__WORK INSTRUCTION__
What is the number of lines in these entries that include "strong"? Write that number and no other text.

__AVAILABLE DATA__

--------------------

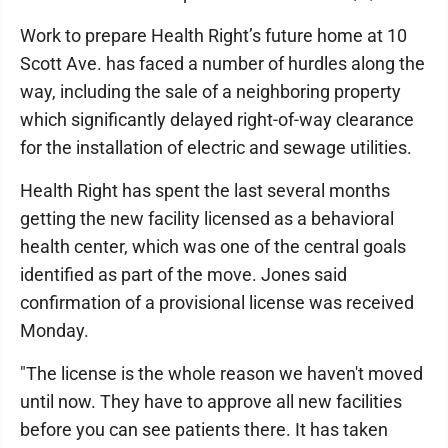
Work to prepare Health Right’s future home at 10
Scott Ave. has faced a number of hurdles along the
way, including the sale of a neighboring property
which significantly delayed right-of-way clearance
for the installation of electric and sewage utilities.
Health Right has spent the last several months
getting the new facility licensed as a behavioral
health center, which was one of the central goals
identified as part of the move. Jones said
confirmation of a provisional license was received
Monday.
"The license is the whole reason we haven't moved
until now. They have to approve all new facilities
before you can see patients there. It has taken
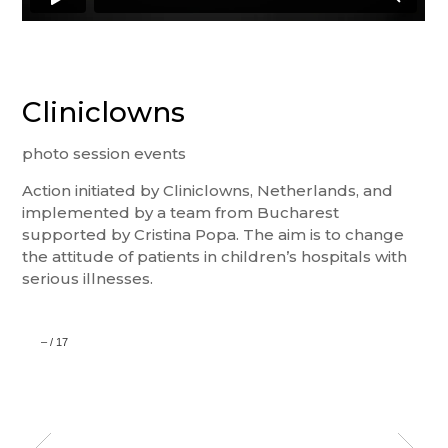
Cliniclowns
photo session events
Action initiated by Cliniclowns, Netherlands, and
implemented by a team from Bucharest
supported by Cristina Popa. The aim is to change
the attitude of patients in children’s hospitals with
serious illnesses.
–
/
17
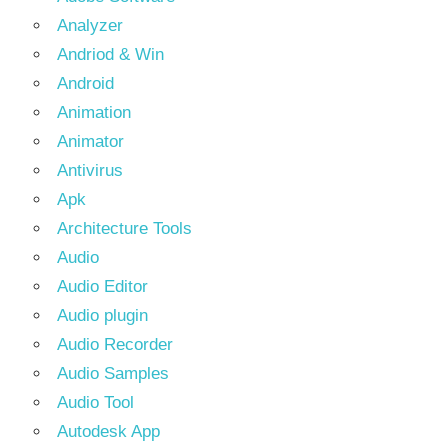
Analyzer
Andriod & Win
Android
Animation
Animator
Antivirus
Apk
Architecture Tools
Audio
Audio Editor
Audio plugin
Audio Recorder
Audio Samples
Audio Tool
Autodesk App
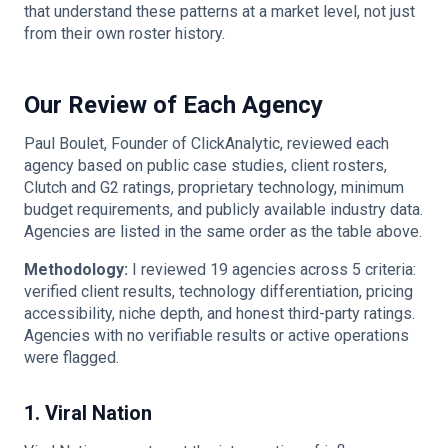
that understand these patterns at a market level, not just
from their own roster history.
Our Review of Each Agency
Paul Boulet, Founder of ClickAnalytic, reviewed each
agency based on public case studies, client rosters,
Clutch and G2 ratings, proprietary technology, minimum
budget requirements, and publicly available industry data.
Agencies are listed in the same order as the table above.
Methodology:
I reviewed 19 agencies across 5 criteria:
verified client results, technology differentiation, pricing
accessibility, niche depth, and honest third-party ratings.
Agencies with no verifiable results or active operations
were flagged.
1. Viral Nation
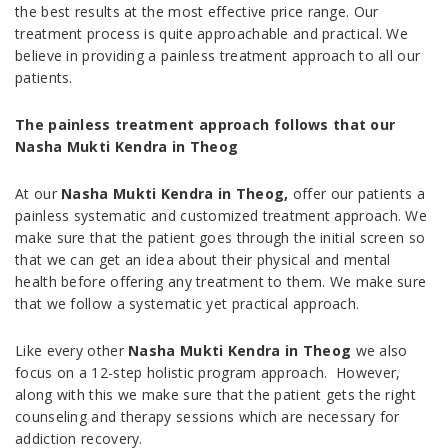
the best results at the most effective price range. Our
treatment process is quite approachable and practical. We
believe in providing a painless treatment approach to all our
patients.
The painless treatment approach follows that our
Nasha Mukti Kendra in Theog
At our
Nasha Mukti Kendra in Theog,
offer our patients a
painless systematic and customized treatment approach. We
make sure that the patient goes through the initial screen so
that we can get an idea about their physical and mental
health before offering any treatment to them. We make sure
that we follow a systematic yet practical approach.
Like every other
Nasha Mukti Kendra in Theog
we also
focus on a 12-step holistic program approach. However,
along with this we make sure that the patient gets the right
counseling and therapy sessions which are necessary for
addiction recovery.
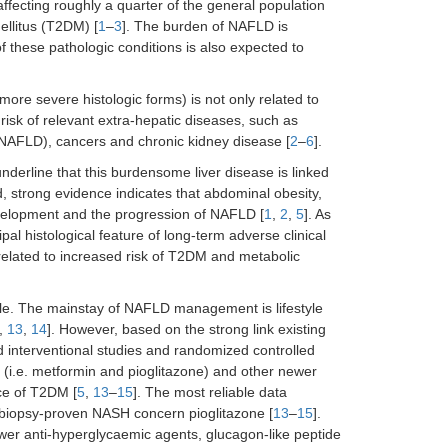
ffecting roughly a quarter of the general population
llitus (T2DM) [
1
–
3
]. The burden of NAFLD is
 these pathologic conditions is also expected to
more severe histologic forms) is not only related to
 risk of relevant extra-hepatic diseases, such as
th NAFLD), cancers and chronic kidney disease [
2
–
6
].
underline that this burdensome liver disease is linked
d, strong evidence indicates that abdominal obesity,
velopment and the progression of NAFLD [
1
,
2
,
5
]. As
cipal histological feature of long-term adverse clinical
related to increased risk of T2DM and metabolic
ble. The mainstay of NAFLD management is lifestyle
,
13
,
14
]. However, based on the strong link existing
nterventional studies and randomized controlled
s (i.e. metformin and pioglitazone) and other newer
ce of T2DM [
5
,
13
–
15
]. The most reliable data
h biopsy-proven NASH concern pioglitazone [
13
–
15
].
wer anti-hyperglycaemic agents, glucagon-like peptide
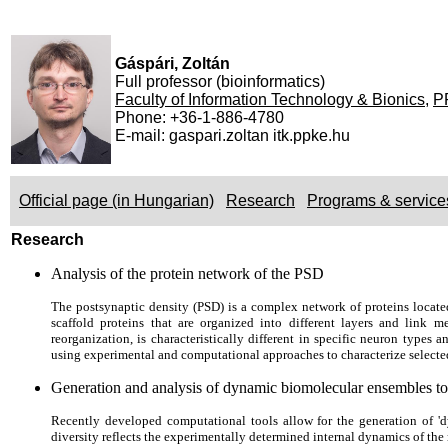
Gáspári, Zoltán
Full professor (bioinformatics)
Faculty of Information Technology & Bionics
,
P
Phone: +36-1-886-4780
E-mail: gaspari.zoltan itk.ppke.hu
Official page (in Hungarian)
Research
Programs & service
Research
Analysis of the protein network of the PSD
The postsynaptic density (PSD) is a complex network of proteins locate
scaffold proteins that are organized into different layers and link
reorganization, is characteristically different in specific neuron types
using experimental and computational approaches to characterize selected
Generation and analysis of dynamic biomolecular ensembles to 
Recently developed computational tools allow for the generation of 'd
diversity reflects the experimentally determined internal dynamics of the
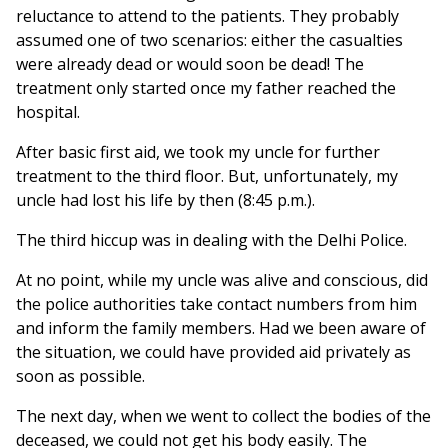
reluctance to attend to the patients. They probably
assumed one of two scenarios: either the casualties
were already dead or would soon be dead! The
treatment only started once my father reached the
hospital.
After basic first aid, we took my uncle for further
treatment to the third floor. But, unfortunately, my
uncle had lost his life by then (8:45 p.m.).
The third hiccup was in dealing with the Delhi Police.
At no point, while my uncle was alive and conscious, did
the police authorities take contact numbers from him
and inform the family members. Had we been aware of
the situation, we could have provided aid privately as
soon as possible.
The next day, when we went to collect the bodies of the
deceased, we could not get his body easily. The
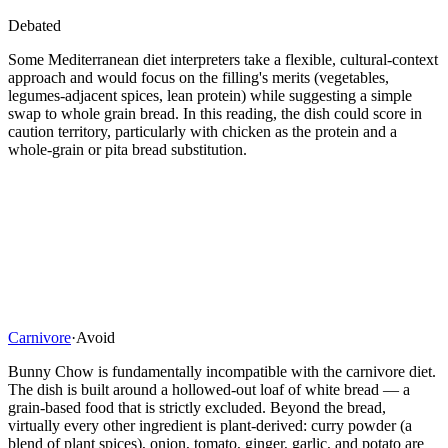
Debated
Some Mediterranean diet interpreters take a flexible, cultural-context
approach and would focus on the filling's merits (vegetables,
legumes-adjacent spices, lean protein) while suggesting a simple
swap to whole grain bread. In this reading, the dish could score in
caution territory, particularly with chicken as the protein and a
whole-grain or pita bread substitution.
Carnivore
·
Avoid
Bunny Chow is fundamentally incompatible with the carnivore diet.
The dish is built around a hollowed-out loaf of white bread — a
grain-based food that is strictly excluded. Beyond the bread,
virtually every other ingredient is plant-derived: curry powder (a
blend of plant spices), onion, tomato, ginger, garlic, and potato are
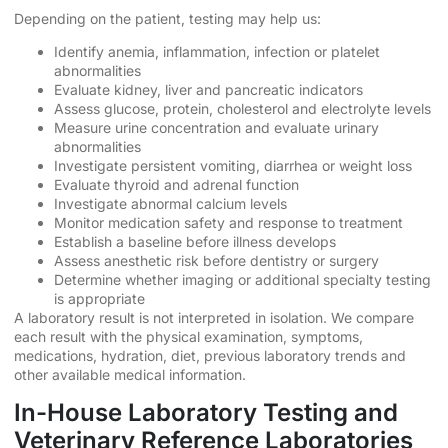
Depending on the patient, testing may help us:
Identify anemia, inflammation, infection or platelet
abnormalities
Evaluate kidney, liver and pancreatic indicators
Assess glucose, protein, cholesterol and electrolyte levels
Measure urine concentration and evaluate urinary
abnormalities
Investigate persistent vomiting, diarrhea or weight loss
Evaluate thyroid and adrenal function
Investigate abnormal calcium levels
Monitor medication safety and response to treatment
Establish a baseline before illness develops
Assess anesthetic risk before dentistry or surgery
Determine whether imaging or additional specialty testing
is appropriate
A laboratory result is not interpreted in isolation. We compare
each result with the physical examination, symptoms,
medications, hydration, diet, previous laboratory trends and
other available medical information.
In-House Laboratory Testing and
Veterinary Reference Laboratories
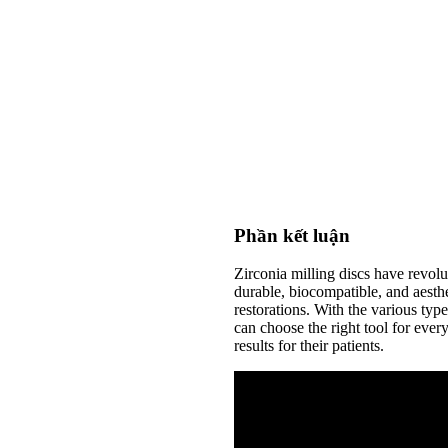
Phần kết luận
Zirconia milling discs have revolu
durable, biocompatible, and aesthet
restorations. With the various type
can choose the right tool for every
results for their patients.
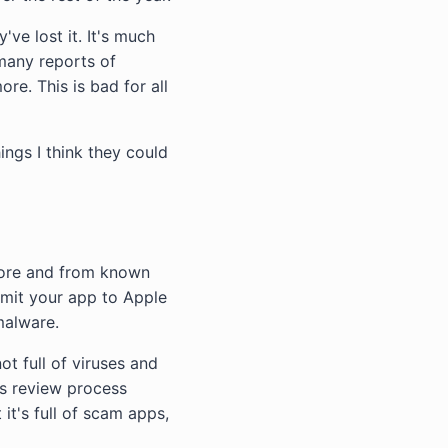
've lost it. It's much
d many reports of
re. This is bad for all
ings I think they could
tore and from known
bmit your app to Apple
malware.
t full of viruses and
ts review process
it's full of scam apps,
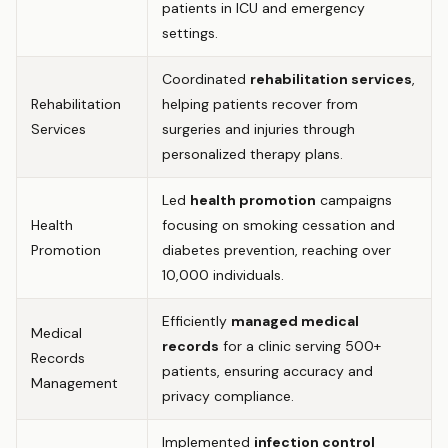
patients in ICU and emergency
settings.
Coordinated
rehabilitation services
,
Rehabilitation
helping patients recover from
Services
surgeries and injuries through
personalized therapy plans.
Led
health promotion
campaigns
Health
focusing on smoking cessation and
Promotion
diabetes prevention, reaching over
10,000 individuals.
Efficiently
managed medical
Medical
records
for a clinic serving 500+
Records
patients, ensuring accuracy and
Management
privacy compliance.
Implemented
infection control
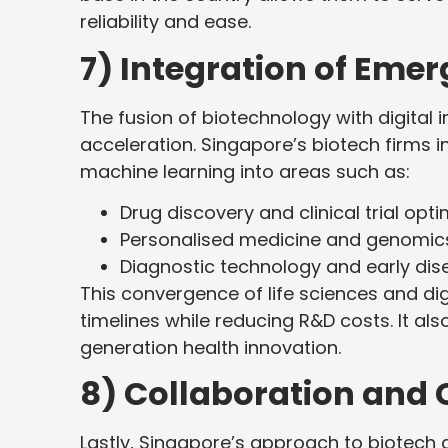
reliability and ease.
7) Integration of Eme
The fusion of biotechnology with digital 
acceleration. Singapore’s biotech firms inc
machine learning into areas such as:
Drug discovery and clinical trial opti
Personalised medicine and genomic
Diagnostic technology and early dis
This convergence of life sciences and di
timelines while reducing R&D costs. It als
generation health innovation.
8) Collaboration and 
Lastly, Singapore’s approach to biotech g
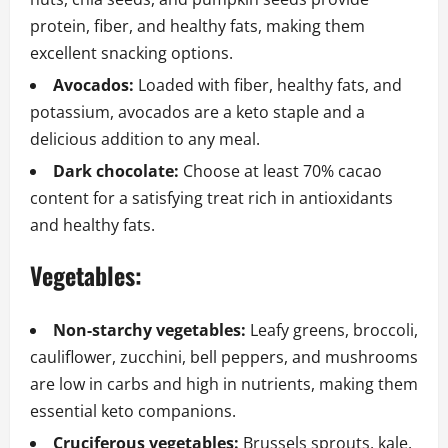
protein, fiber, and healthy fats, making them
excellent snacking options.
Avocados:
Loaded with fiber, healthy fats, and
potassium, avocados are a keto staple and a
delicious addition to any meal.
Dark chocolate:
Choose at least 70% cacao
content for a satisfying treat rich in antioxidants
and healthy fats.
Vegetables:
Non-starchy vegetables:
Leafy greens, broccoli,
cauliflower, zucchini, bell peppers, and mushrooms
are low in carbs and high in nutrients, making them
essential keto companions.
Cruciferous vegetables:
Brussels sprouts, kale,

--------------------

__RESULT BELOW__
2